§ Brief:
Search the records for the string "positivity". Copy each line where it occurs.

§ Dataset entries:
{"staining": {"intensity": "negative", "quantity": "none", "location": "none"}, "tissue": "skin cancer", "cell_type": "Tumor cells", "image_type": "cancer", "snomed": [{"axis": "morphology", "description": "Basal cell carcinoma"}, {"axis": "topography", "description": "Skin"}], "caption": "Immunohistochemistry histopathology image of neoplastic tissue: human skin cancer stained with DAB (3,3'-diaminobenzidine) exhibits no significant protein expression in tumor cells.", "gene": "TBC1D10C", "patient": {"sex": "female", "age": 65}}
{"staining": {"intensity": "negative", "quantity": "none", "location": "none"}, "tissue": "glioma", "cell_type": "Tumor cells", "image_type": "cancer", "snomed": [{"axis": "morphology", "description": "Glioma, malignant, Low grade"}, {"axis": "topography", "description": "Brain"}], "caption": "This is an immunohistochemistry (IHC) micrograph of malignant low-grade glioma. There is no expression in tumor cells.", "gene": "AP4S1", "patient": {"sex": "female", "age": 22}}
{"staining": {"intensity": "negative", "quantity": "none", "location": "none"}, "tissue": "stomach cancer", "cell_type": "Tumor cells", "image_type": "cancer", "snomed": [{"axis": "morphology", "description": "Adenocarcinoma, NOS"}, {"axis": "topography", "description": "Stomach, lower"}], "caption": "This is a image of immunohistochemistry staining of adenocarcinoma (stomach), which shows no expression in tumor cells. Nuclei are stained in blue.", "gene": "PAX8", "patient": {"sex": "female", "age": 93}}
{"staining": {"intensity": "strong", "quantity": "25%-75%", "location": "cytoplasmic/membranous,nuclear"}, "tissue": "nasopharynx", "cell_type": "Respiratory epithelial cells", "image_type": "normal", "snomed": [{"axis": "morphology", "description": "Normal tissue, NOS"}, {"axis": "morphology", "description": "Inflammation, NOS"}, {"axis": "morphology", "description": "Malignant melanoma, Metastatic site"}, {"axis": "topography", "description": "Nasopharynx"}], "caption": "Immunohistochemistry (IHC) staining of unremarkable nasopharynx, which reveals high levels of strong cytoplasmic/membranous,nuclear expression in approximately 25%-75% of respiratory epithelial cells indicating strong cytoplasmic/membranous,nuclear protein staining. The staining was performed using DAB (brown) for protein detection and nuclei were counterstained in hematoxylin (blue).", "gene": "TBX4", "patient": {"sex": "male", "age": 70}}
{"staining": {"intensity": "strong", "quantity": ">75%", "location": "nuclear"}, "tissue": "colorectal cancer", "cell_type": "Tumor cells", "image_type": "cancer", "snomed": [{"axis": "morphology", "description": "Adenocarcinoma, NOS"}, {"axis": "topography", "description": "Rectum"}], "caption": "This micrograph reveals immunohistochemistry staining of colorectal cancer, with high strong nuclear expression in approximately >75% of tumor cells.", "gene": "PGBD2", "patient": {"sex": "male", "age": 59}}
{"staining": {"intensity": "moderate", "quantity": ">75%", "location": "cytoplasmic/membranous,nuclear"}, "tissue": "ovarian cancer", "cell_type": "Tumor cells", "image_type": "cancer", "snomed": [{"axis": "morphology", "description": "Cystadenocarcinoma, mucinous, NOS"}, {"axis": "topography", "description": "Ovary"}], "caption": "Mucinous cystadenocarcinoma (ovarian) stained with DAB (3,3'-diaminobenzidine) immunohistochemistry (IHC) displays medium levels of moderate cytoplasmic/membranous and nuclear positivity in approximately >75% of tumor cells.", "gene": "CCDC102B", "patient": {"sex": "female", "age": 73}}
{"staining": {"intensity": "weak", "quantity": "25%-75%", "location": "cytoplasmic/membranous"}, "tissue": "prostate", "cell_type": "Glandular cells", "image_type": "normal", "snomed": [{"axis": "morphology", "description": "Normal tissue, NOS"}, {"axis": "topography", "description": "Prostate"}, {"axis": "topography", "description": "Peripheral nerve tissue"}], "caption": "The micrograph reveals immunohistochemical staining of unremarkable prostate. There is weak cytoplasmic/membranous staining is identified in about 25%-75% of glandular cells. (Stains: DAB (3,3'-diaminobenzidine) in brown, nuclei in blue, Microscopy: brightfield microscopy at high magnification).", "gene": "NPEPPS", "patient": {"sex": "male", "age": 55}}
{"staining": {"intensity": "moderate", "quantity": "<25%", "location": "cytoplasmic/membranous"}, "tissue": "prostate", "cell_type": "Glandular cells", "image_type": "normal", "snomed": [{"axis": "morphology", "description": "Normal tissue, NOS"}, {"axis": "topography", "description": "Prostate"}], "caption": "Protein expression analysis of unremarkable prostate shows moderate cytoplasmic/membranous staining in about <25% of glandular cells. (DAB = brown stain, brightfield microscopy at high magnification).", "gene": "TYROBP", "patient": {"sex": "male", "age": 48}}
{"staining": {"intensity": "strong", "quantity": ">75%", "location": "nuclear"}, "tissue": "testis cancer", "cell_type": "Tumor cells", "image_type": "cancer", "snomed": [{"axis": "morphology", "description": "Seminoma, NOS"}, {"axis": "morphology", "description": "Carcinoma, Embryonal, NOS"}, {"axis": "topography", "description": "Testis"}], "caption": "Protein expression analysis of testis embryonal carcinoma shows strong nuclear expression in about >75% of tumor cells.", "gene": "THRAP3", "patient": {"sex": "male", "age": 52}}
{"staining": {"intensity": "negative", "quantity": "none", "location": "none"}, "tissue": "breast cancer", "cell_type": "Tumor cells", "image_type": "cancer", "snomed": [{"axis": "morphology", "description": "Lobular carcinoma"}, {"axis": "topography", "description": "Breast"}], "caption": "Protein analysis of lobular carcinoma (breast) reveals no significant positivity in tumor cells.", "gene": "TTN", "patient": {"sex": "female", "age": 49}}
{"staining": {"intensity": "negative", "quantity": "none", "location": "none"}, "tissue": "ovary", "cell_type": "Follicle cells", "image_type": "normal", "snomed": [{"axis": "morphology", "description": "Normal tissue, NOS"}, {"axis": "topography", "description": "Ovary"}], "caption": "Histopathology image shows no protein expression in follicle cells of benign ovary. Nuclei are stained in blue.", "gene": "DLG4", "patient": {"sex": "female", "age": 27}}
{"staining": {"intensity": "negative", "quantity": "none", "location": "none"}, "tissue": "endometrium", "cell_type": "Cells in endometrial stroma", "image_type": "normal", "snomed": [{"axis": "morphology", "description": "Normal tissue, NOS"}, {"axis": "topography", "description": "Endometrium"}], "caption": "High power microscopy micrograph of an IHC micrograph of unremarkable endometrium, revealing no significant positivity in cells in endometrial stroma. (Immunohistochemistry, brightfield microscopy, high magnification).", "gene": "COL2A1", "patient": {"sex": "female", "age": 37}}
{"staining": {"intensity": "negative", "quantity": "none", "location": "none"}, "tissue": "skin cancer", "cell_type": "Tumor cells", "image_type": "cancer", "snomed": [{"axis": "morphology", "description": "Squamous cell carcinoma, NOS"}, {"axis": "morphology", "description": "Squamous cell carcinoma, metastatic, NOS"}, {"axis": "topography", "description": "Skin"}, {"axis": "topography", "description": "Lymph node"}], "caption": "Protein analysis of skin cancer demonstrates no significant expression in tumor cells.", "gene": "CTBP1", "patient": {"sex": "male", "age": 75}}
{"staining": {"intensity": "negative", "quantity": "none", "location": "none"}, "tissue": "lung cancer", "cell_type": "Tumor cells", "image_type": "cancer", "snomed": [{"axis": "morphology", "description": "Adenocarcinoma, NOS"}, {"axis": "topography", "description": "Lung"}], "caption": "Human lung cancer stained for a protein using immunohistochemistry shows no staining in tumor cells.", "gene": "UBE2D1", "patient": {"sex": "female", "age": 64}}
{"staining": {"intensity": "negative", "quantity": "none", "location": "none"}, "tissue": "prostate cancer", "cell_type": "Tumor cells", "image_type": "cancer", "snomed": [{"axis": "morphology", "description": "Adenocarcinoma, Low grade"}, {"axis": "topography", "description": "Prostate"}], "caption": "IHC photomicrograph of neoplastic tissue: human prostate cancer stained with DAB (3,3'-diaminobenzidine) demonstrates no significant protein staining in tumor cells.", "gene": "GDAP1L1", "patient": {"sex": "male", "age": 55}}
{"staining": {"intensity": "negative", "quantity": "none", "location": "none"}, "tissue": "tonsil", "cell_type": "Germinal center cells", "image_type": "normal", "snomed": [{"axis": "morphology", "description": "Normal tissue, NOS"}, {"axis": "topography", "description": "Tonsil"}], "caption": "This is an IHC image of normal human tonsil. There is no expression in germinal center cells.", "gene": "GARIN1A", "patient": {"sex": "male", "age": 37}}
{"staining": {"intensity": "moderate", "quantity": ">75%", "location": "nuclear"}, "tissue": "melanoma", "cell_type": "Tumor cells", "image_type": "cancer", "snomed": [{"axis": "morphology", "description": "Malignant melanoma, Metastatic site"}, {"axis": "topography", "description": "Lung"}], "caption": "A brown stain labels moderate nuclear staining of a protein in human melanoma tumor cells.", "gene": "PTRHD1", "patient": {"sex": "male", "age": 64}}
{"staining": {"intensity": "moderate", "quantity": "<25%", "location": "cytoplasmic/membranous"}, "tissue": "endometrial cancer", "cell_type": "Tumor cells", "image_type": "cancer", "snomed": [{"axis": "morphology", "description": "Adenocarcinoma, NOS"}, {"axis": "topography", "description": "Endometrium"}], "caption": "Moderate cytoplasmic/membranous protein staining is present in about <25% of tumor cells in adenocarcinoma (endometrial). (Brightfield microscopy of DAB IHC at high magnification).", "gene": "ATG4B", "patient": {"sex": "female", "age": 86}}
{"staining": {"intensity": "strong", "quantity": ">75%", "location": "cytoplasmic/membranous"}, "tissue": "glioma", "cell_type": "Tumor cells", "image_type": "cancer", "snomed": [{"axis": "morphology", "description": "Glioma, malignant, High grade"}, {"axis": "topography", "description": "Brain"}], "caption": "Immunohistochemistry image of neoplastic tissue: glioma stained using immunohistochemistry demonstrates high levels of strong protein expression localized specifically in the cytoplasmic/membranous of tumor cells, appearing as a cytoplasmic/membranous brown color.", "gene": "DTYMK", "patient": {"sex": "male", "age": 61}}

§ Completed task:
{"staining": {"intensity": "moderate", "quantity": ">75%", "location": "cytoplasmic/membranous,nuclear"}, "tissue": "ovarian cancer", "cell_type": "Tumor cells", "image_type": "cancer", "snomed": [{"axis": "morphology", "description": "Cystadenocarcinoma, mucinous, NOS"}, {"axis": "topography", "description": "Ovary"}], "caption": "Mucinous cystadenocarcinoma (ovarian) stained with DAB (3,3'-diaminobenzidine) immunohistochemistry (IHC) displays medium levels of moderate cytoplasmic/membranous and nuclear positivity in approximately >75% of tumor cells.", "gene": "CCDC102B", "patient": {"sex": "female", "age": 73}}
{"staining": {"intensity": "negative", "quantity": "none", "location": "none"}, "tissue": "breast cancer", "cell_type": "Tumor cells", "image_type": "cancer", "snomed": [{"axis": "morphology", "description": "Lobular carcinoma"}, {"axis": "topography", "description": "Breast"}], "caption": "Protein analysis of lobular carcinoma (breast) reveals no significant positivity in tumor cells.", "gene": "TTN", "patient": {"sex": "female", "age": 49}}
{"staining": {"intensity": "negative", "quantity": "none", "location": "none"}, "tissue": "endometrium", "cell_type": "Cells in endometrial stroma", "image_type": "normal", "snomed": [{"axis": "morphology", "description": "Normal tissue, NOS"}, {"axis": "topography", "description": "Endometrium"}], "caption": "High power microscopy micrograph of an IHC micrograph of unremarkable endometrium, revealing no significant positivity in cells in endometrial stroma. (Immunohistochemistry, brightfield microscopy, high magnification).", "gene": "COL2A1", "patient": {"sex": "female", "age": 37}}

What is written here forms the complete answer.